## [The task]
Return each of the lines below that contains the string "направление", and treat uppercase and lowercase letters as different.

(Stored dataset entries)

______

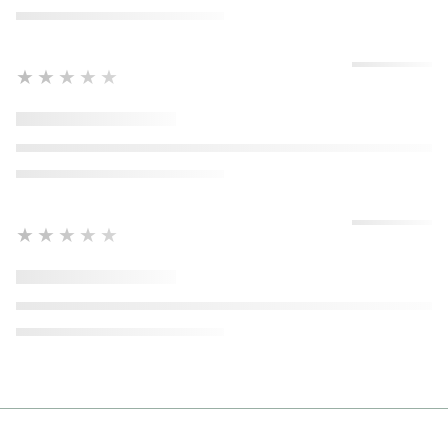
★★★★★
★★★★★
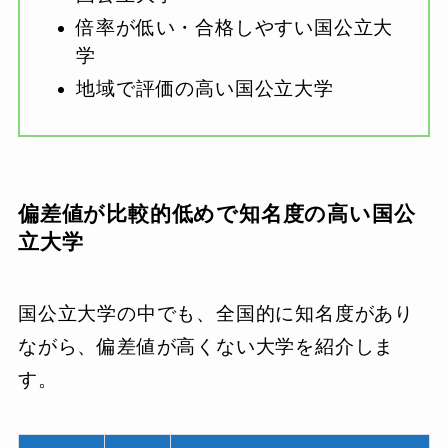
倍率が低い・合格しやすい国公立大
学
地域で評価の高い国公立大学
偏差値が比較的低めで知名度の高い国公
立大学
国公立大学の中でも、全国的に知名度があり
ながら、偏差値が高くない大学を紹介しま
す。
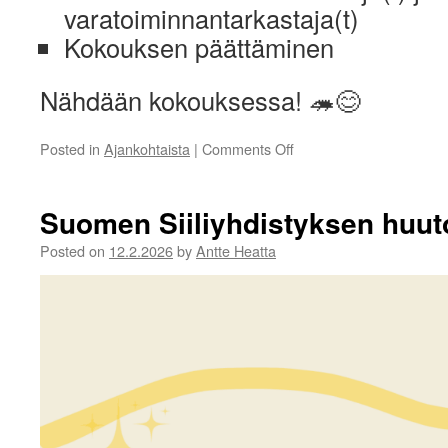
varatoiminnantarkastaja(t)
Kokouksen päättäminen
Nähdään kokouksessa! 🦔😊
on
Posted in
Ajankohtaista
|
Comments Off
Tervetuloa
Suomen
Siiliyhdistyksen
Suomen Siiliyhdistyksen huu
vuosikokoukseen!
Posted on
12.2.2026
by
Antte Heatta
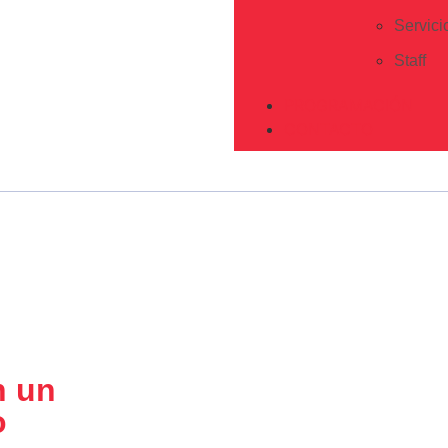
Servici
Staff
PROGRAMACIÓN
CONTACTO
n un
o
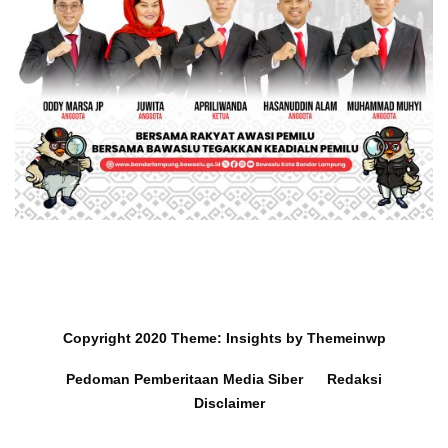
Copyright 2020
Theme:
Insights
by
Themeinwp
Pedoman Pemberitaan Media Siber
Redaksi
Disclaimer
Mobil dan Barang Berharga
Survey Ra
Hilang di Hotel Jakarta,
Lampung 2,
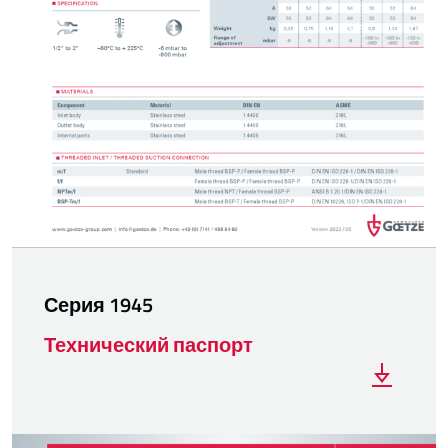
Серия 1945
Технический паспорт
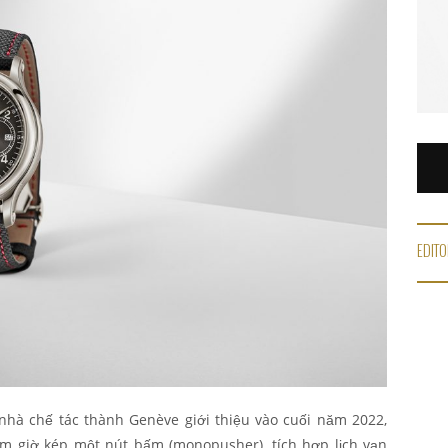
EDITO
nhà chế tác thành Genève giới thiệu vào cuối năm 2022,
 giờ kép một nút bấm (monopusher), tích hợp lịch vạn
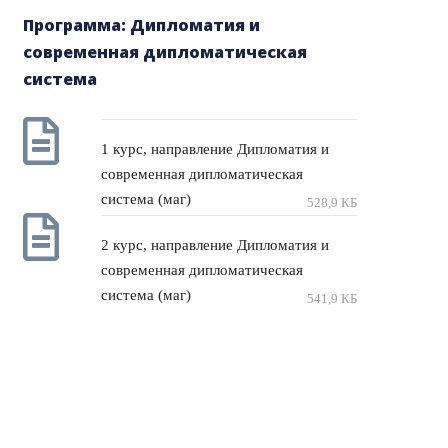
Программа: Дипломатия и
современная дипломатическая
система
1 курс, направление Дипломатия и
современная дипломатическая
система (маг)
528,9 КБ
2 курс, направление Дипломатия и
современная дипломатическая
система (маг)
541,9 КБ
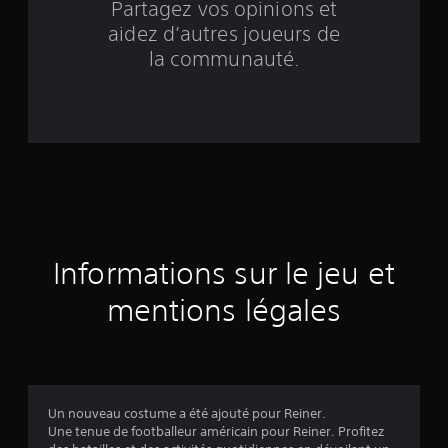
Partagez vos opinions et
b
aidez d’autres joueurs de
a
la communauté.
s
é
e
s
u
Informations sur le jeu et
r
mentions légales
2
1
é
Un nouveau costume a été ajouté pour Reiner.
v
Une tenue de footballeur américain pour Reiner. Profitez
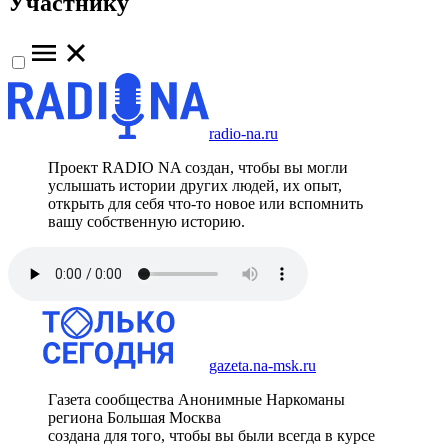
Участнику
radio-na.ru
Проект RADIO NA создан, чтобы вы могли
услышать истории других людей, их опыт,
открыть для себя что-то новое или вспомнить
вашу собственную историю.
gazeta.na-msk.ru
Газета сообщества Анонимные Наркоманы
региона Большая Москва
создана для того, чтобы вы были всегда в курсе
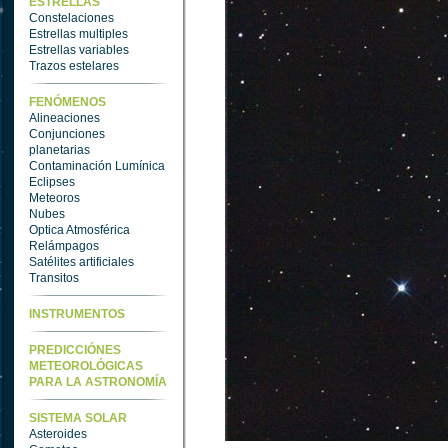
ESTRELLAS
Constelaciones
Estrellas multiples
Estrellas variables
Trazos estelares
FENÓMENOS
Alineaciones
Conjunciones
planetarias
Contaminación Lumínica
Eclipses
Meteoros
Nubes
Optica Atmosférica
Relámpagos
Satélites artificiales
Transitos
INSTRUMENTOS
PREDICCIÓNES
METEOROLÓGICAS
PARA LA ASTRONOMÍA
SISTEMA SOLAR
Asteroides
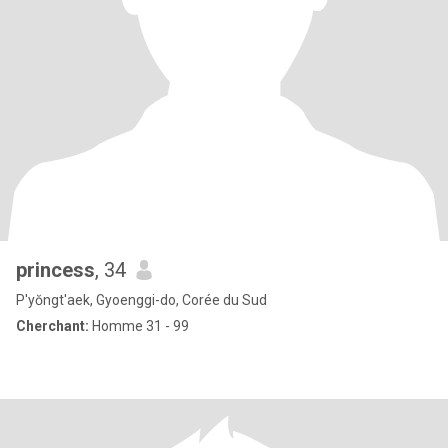
princess
, 34
P'yŏngt'aek, Gyoenggi-do, Corée du Sud
Cherchant:
Homme 31 - 99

______

## [Solution to this task]
1 курс, направление Дипломатия и
2 курс, направление Дипломатия и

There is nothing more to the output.